[Stored data entries]
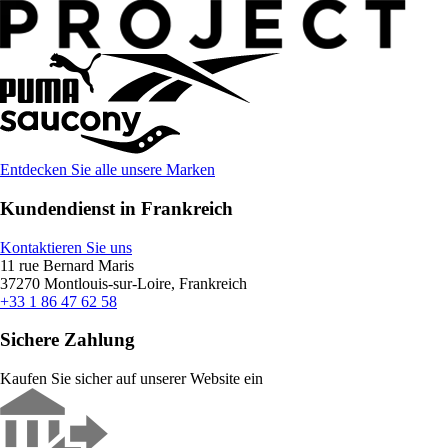
Entdecken Sie alle unsere Marken
Kundendienst in Frankreich
Kontaktieren Sie uns
11 rue Bernard Maris
37270 Montlouis-sur-Loire, Frankreich
+33 1 86 47 62 58
Sichere Zahlung
Kaufen Sie sicher auf unserer Website ein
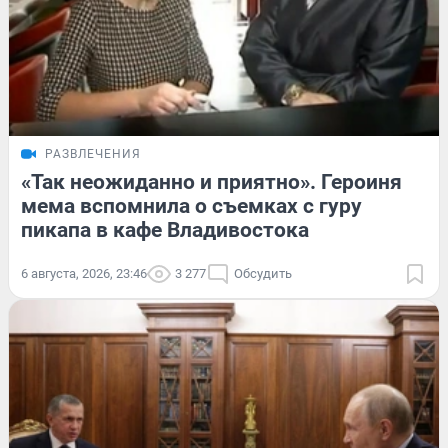
РАЗВЛЕЧЕНИЯ
«Так неожиданно и приятно». Героиня
мема вспомнила о съемках с гуру
пикапа в кафе Владивостока
6 августа, 2026, 23:46
3 277
Обсудить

▸ **Task details**: Every line holding the string "Frankreich" should be copied here, so please find those lines in the data.

▸ **Result below**:
Kundendienst in Frankreich
37270 Montlouis-sur-Loire, Frankreich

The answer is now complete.